Verbraucherpolitik ist sozialdemokratische Politik
Die SPD-Fraktion hat als einzige Fraktion ein ausgearbeitetes Marktwächter-Konzept für die Bereiche Finanzmarkt, Energie, Gesundheit, Digitale Welt/Telekommunikation und Lebensmittel vorgelegt. Die Grünen beschränken sich auf die Gebiete Finanzmarkt und Energie. Und Schwarz-Gelb lehnt eine Stärkung der Verbraucherorganisationen ab.

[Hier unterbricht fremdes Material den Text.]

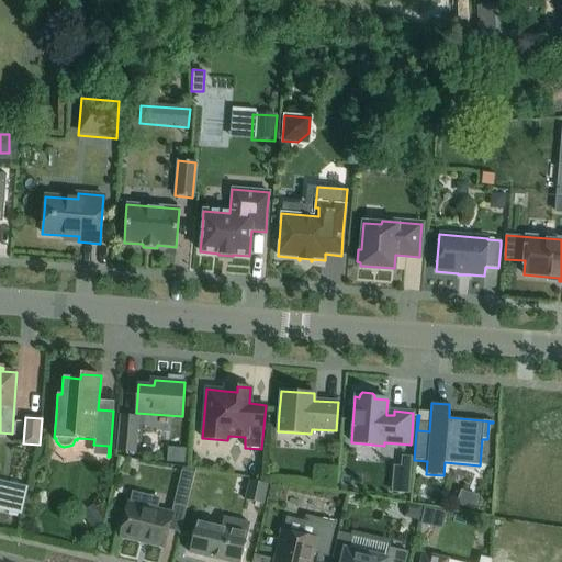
[(136,453),(138,418),(121,417),(119,452),(136,453)]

In den 70er-Jahren während der Regierungszeit von Willy Brandt und Helmut Schmidt wurden die Verbraucherorganisationen insgesamt gestärkt, Verbandsklagerechte beschlossen, die politische Vertretung von Verbraucherinteressen sowie Verbraucherinformation und -aufklärung weiter ausgebaut. Die SPD-Bundestagsfraktion knüpft mit dem Marktwächter-Modell an diese Tradition an und entwickelt sie weiter, um die soziale Marktwirtschaft wieder ins Lot zu bringen.
Im Rahmen der Debatte am 6. Juni 2013 hat der Bundestag auch den SPD-Antrag „Verbraucherschutz stärken – Finanzmarktwächter einführen“ (Drs. 17/8894) beraten.